YOUR OBJECTIVE: Copy out every line of the records where the string "совет" occurs.

DATA SHOWN:

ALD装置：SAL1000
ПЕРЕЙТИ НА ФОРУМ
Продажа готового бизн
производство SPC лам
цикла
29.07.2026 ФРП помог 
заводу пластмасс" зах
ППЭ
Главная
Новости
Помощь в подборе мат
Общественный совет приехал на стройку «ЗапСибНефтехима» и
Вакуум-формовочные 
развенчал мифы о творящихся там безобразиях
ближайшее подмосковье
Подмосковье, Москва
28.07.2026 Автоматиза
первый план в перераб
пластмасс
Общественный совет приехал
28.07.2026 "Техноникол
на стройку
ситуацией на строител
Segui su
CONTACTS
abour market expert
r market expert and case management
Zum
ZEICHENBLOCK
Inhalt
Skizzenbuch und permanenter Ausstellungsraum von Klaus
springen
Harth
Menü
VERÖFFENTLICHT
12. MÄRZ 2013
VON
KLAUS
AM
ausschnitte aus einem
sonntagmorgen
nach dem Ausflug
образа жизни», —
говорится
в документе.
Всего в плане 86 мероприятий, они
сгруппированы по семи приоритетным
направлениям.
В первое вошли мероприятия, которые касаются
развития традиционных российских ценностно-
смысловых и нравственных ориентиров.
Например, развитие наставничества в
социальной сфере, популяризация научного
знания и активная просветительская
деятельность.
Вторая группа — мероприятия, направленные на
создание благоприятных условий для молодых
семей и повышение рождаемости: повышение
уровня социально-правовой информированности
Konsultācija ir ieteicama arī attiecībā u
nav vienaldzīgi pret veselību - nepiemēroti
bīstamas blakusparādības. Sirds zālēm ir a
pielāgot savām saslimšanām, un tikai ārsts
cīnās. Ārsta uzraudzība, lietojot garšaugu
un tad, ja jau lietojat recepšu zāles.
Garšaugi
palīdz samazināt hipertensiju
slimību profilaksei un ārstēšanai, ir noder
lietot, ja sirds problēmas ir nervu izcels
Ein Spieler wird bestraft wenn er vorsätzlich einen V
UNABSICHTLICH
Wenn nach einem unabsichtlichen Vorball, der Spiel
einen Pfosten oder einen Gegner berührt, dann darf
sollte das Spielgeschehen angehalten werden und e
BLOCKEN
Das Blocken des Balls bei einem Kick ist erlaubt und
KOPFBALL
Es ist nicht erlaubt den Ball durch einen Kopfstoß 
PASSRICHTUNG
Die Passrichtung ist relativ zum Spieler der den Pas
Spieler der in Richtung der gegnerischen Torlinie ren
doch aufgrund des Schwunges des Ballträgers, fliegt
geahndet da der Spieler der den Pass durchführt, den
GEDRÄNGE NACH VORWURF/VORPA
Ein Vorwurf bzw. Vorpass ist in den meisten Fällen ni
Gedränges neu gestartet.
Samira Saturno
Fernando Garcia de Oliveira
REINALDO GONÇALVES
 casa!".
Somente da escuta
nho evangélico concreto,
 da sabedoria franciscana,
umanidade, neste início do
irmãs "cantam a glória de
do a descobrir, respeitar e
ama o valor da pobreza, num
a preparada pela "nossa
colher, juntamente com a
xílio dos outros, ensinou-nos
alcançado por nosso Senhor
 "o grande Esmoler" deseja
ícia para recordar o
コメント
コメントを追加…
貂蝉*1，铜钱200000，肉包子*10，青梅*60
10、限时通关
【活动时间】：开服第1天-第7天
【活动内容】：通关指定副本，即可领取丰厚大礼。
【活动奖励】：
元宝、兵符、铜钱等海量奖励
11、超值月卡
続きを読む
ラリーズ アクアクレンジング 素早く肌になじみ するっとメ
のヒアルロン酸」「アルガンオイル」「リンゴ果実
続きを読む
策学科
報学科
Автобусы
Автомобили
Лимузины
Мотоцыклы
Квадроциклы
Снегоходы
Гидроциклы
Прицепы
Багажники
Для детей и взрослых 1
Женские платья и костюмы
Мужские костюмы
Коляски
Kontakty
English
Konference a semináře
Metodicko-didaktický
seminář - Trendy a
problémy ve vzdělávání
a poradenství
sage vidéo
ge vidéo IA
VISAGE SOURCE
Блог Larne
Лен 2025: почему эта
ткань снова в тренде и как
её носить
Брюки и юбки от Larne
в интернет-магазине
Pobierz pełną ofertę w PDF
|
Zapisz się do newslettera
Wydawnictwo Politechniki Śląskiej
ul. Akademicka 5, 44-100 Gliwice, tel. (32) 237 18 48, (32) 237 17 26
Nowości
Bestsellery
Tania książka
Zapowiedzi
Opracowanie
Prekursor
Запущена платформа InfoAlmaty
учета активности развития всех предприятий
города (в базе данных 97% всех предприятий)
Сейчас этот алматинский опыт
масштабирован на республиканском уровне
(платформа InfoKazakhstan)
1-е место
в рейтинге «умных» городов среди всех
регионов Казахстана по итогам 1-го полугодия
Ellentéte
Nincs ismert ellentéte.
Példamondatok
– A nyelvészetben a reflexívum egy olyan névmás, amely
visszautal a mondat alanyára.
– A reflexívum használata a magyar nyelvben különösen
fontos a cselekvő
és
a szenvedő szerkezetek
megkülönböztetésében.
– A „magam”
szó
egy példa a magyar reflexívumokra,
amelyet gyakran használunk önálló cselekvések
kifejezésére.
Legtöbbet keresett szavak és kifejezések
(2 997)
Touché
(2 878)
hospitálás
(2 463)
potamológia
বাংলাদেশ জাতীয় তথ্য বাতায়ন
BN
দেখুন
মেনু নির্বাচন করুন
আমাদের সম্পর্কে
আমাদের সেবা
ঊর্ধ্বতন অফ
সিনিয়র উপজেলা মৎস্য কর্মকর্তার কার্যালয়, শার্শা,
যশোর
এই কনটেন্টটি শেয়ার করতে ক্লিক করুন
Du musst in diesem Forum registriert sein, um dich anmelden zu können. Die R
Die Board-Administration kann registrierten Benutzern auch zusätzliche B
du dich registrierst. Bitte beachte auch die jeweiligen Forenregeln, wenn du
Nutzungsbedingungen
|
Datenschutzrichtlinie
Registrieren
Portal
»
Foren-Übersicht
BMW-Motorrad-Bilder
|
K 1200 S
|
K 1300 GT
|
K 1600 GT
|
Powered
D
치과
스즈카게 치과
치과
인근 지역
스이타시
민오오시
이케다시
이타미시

YOUR SOLUTION:
Общественный совет приехал на стройку «ЗапСибНефтехима» и
Общественный совет приехал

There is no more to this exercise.